On Mar 11, 2010, at 6:27 PM, Larry Purss wrote:
> 
> 
> Martin, thank you for the chapters of your book to read. When I get back home I will download and read the articles.  The little I know about continental philosophy is that this tension between self and other and what is ontological has been an ongoing debate in those circles.  
> Martin, what are your thoughts on the current "dialogical" perspectives being generated that are taking a stand on  one side of the self/other debates?
> 
> Andy and Martin, from your comments, the self/other debate and its historical construction does have a place as one current in our reflections on this listserv.
> 
> Thanks for the CHAT
> 
Larry,

Vygotsky cites some fascinating research by Fajans, a student of Kurt Lewin. She studied infants' responses to a desirable object when an adult was, or was not, nearby. What she found was that the infant loses interest in an object they cannot reach, unless an adult moves close to that object. Then the infant becomes interested again, and with the object rather than with the adult. The perceived object, LSV proposes, changes its properties in the optical field depending on what kind of structure it is part of, a structure that includes other people. He writes that "the relation of the child to reality is from the very beginning a social relation. In this sense, the infant might be called a maximally social being." This seems to me a grand anticipation of the current research on infant sociality and collaboration, and in line with the suggestion that the self differentiates out of what Vygotsky called a 'great-we.'

Yesterday I showed in class the famous videos from Köhler's work with chimpanzees.

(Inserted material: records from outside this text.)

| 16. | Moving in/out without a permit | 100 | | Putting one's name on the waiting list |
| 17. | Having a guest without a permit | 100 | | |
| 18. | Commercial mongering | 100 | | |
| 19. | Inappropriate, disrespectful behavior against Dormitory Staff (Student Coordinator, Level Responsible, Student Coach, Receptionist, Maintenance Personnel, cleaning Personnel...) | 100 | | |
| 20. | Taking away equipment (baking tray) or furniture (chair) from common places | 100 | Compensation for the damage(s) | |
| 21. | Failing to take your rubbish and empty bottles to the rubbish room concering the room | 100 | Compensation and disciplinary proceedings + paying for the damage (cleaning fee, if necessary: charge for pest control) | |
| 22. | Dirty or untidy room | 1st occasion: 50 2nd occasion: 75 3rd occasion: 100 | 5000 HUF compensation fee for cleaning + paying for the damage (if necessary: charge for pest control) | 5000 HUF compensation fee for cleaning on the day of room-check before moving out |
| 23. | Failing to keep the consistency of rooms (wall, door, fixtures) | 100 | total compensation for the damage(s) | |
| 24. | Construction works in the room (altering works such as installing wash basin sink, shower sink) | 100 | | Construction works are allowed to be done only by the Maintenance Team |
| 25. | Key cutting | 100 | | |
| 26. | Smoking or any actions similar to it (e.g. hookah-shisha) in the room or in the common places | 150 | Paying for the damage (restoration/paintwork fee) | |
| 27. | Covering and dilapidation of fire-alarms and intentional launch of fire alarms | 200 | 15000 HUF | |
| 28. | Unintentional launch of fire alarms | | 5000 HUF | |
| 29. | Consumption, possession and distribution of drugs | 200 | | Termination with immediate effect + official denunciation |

The one I find most interesting has one chimp stacking crates to reach the hanging banana while two others watch his progress. Each time he reaches for the fruit, the chimps who are watching raise their arms too! It looks very much to me like a sympathetic participation in the actions of another. The Theory of Mind research seems to me to place way too much emphasis on the notion that intentions are invisible and mental, and so need to be inferred. It posits the child beginning as an asocial individual who only gradually is able to understand that others also have intentions and beliefs. But as John Searle has been pointing out for years, there is an "intention-in-action," not only "prior intention." The conditions of satisfaction of an action are apparent to others who share the "background," and even a chimp shares enough with other chimps to understand their intentional actions. It seems that a human child's intentions are from a very early age mingled with the presence and the actions of others.